Rice (Oryza sativa L.) is a crucial crop responsible for 20% of calories of half the human population and is facing constraints of yield related to biotic factors, such as pathogens, and abiotic stresses, such as salinity, drought, heat or cold [1–2]. Breeding can introduce desired traits based on genetic variability related to heat, salt, soil acidification stress, and plague tolerance to the few cultivars preferred by farmers in specific geographic areas [3–6]. Rice-induced genetic variability obtained by seed irradiation is well known and has been used since it was proven in 1928 on vegetables; however, it is slow and requires land, resources, and human capabilities to find desired traits [7–10]. Plant tissue culture provides a platform to produce gamma mutations from primitive embryogenic cells [11–13]. We previously reported a system to create variability using in vitro gamma radiation at an optimized dose of 60 Gy in embryogenic calli of Lazarroz indica rice [14]. The proposed model required a method to narrow the in vitro selection while correlating with desired mutations. In this paper, we suggest resistance to stressors such as the herbicide aryloxy-phenoxy-propionate (APP) to regenerate complete plants from tolerant mutated cells as a model for such challenges. The herbicide is commonly used to control weeds in rice by acting on the ACC2 enzyme, which is related to fatty acid synthesis, while mutations in the carboxyl transferase domain of ACC2 correlate with APP tolerance, as described below [15–21].
The herbicides acting on the ACC2 enzyme include at least two main groups, aryloxy-phenoxy-propionates (APP) and cyclohexanediones [15]. In grasses, there are two types of ACCases, cytosolic and plastidic. The second ACC2 is affected by APPs in rice. The APPs include clodinafop-propargyl, cyhalo-fop-butyl, fenoxapropethyl, metamifop, diclofop-meth fenthiaprop, quizalofop-ethyl, haloxyfop-R-methyl, and fluazifop-P-butyl. Fluazifop is a molecule of 327.25 g mol-1 that can control grasses at a dose of 210 g ai Ha− 1 and 420 g ai Ha− 1 preemergent with low residual effects [15–16]. Specific mutations in ACC2 enzymes correlate with APP tolerance, as described below.

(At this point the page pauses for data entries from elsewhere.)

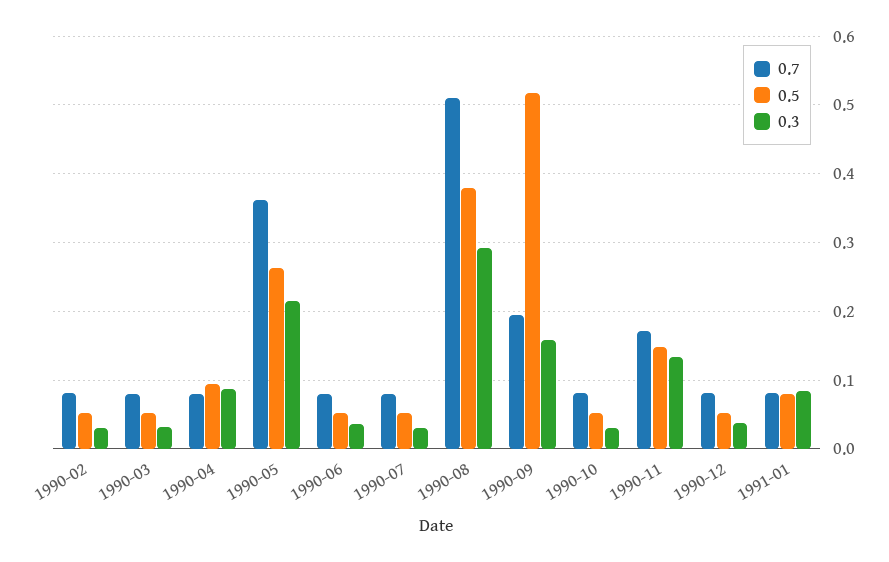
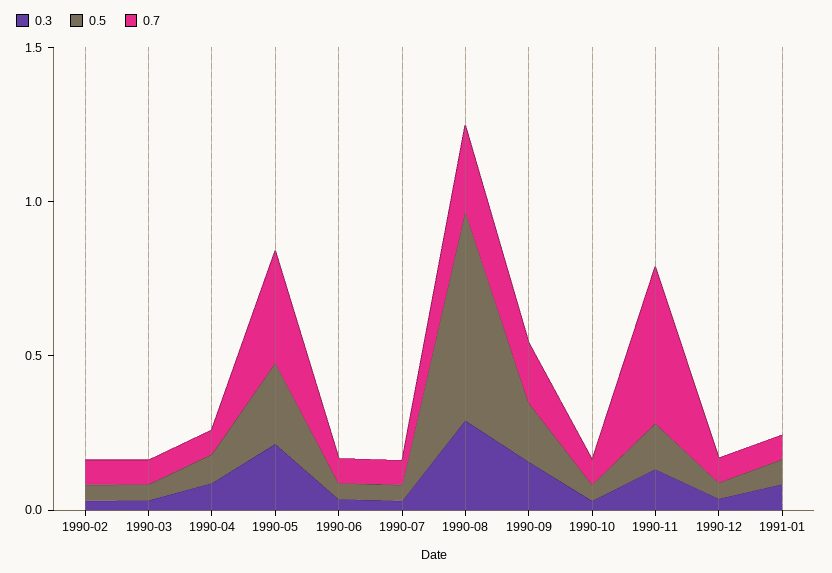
  {
    "0.7": {
      "1990-02": 0.08,
      "1990-03": 0.08,
      "1990-04": 0.08,
      "1990-05": 0.36,
      "1990-06": 0.08,
      "1990-07": 0.08,
-     "1990-08": 0.51,
+     "1990-08": 0.3,
      "1990-09": 0.19,
      "1990-10": 0.08,
-     "1990-11": 0.17,
+     "1990-11": 0.5,
      "1990-12": 0.08,
      "1991-01": 0.08
    },
    "0.5": {
      "1990-02": 0.05,
      "1990-03": 0.05,
      "1990-04": 0.09,
      "1990-05": 0.26,
      "1990-06": 0.05,
      "1990-07": 0.05,
-     "1990-08": 0.38,
+     "1990-08": 0.7,
-     "1990-09": 0.52,
+     "1990-09": 0.2,
      "1990-10": 0.05,
      "1990-11": 0.15,
      "1990-12": 0.05,
      "1991-01": 0.08
    },
    "0.3": {
      "1990-02": 0.03,
      "1990-03": 0.03,
      "1990-04": 0.09,
      "1990-05": 0.22,
      "1990-06": 0.04,
      "1990-07": 0.03,
      "1990-08": 0.29,
      "1990-09": 0.16,
      "1990-10": 0.03,
      "1990-11": 0.13,
      "1990-12": 0.04,
      "1991-01": 0.08
    }
  }

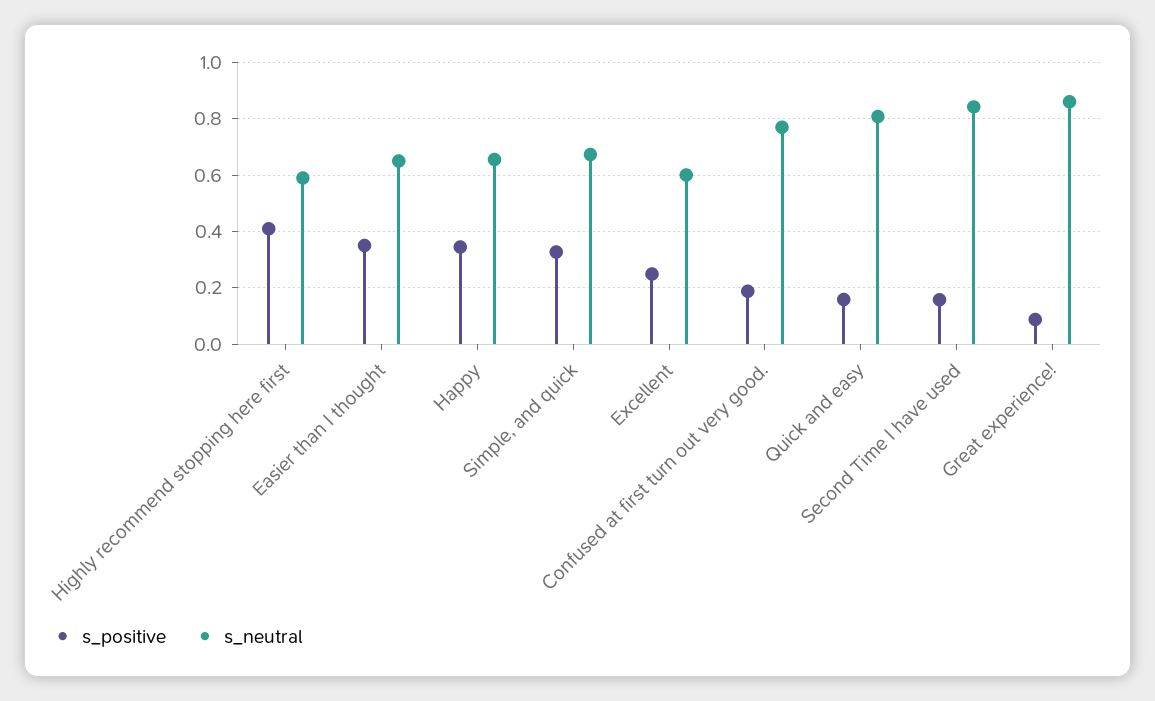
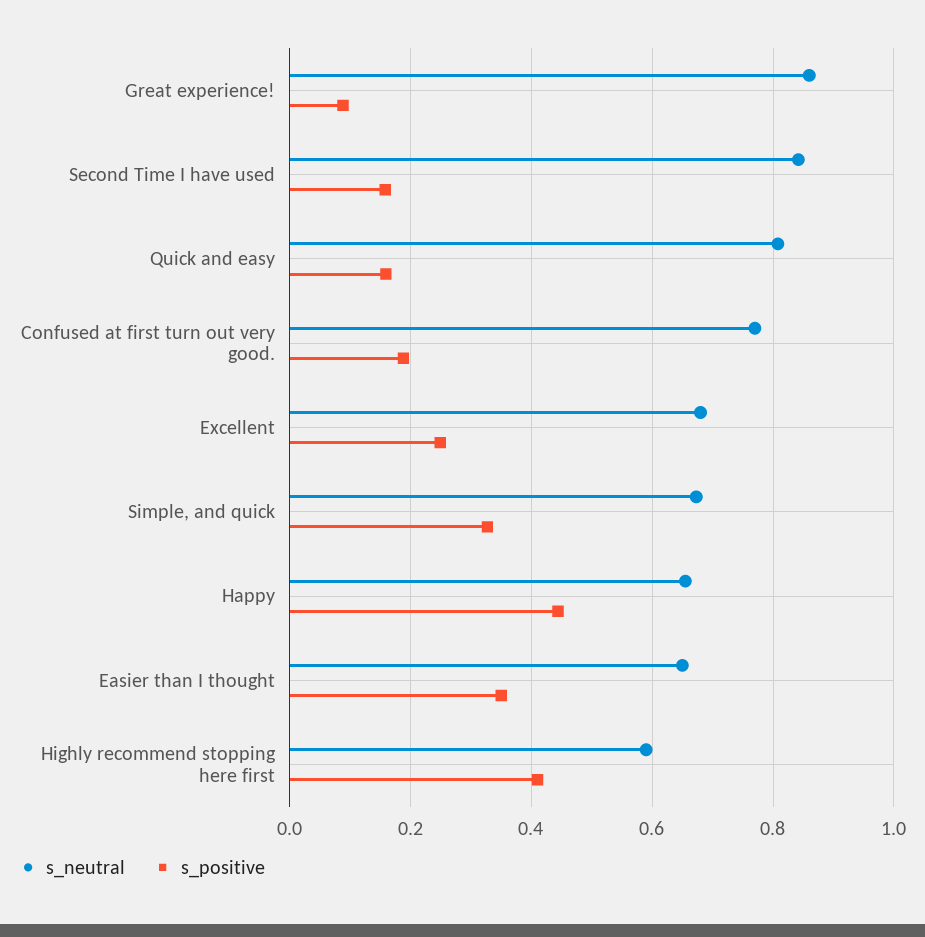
  {
    "s_positive": {
      "Highly recommend stopping here first": 0.42,
      "Easier than I thought": 0.36,
-     "Happy": 0.35,
+     "Happy": 0.44,
      "Simple, and quick": 0.32,
      "Excellent": 0.24,
      "Confused at first turn out very good.": 0.18,
      "Quick and easy": 0.16,
      "Second Time I have used": 0.16,
      "Great experience!": 0.08
    },
    "s_neutral": {
      "Highly recommend stopping here first": 0.6,
      "Easier than I thought": 0.66,
      "Happy": 0.66,
      "Simple, and quick": 0.68,
-     "Excellent": 0.6,
+     "Excellent": 0.68,
      "Confused at first turn out very good.": 0.78,
      "Quick and easy": 0.8,
      "Second Time I have used": 0.84,
      "Great experience!": 0.86
    }
  }

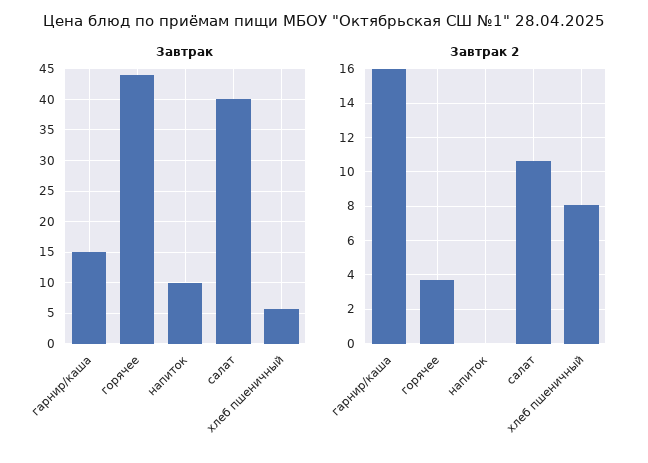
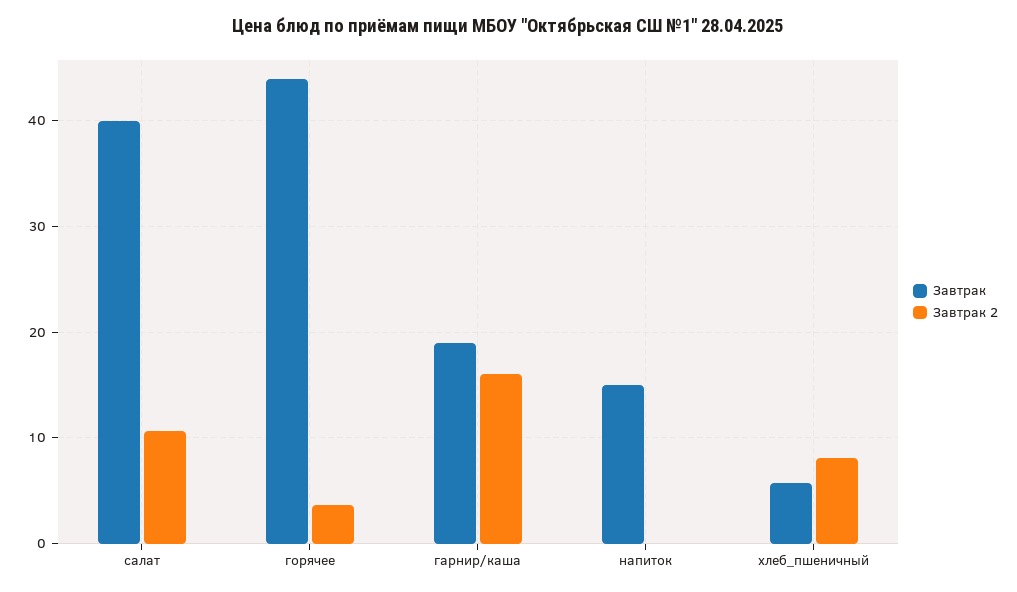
  {
    "Завтрак": {
-     "гарнир/каша": 15,
+     "гарнир/каша": 19,
      "горячее": 44,
-     "напиток": 10,
+     "напиток": 15,
      "салат": 40,
      "хлеб пшеничный": 6
    },
    "Завтрак 2": {
      "гарнир/каша": 16,
      "горячее": 3.5,
      "напиток": 0,
      "салат": 10.5,
      "хлеб пшеничный": 8
    }
  }

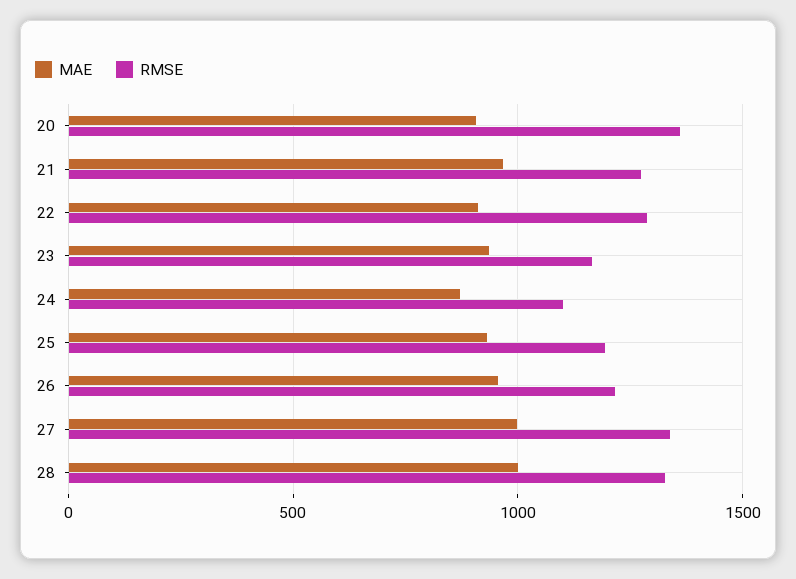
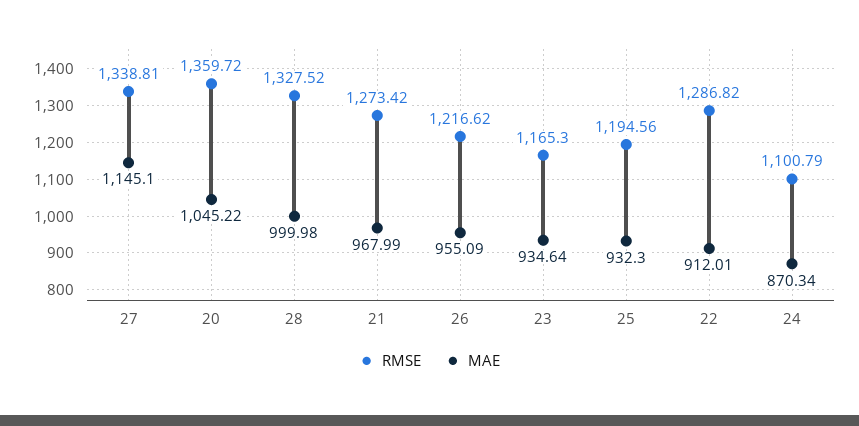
  {
    "MAE": {
-     "20": 900,
+     "20": 1045.22,
      "21": 967.99,
      "22": 912.01,
      "23": 934.64,
      "24": 870.34,
      "25": 932.3,
      "26": 955.09,
-     "27": 1000,
+     "27": 1145.1,
      "28": 999.98
    },
    "RMSE": {
      "20": 1359.72,
      "21": 1273.42,
      "22": 1286.82,
      "23": 1165.3,
      "24": 1100.79,
      "25": 1194.56,
      "26": 1216.62,
      "27": 1338.81,
      "28": 1327.52
    }
  }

The enzyme acetyl-CoA carboxylase 2 ACC2 (EC 6.4.1.2, UniProt: A2Y2U1) is located on chromosome 5 at amino acids 14,067,726 − 14,079,652 and is delivered to the plastid. Mutations in the carboxyl transferase domain of ACC2 between amino acids 1,781-2,078 and 2,027 − 2,096 are related to APPS tolerance, such as Ile1781-Leu, Trp-1999-Cys, Trp-2027-Cys, Ile-2041-Asn, Ile-2041-Val, Asp-2078-Gly, Cys-2088-Arg, and Gly-2096-Ala [16–19]. Mutations such as A2004 V provide wheat with tolerance to 10 g ai Ha-1 of quizalofop [16, 17]. Similarly, Oryza japonica ACCase 2 (LOC_Os05g22940), mutations on I1781 V, C2088R, and W2027C, also provide tolerance to APPs [21]. Finally, an indica rice with a mutation tolerant to APPs with the mutation I1781 L has been available in the USA market since 2018 [22].
This paper aims to improve our previous system and obtain more predictable traits that correlate with specific mutations. Here, we present a nonreported mutation, T2222I/T2222M, that may be linked to tolerance to APPs and present an improvement of our earlier in vitro system by using seeds instead of calli during gamma irradiation. We also show aryloxy-phenoxy-propionate (APP) fluazifop-P-butyl tolerance as a model to demonstrate the system's potential for incorporating features that correlate with mutations. The obtained mutant can be incorporated into the breeding program to look for functional variability.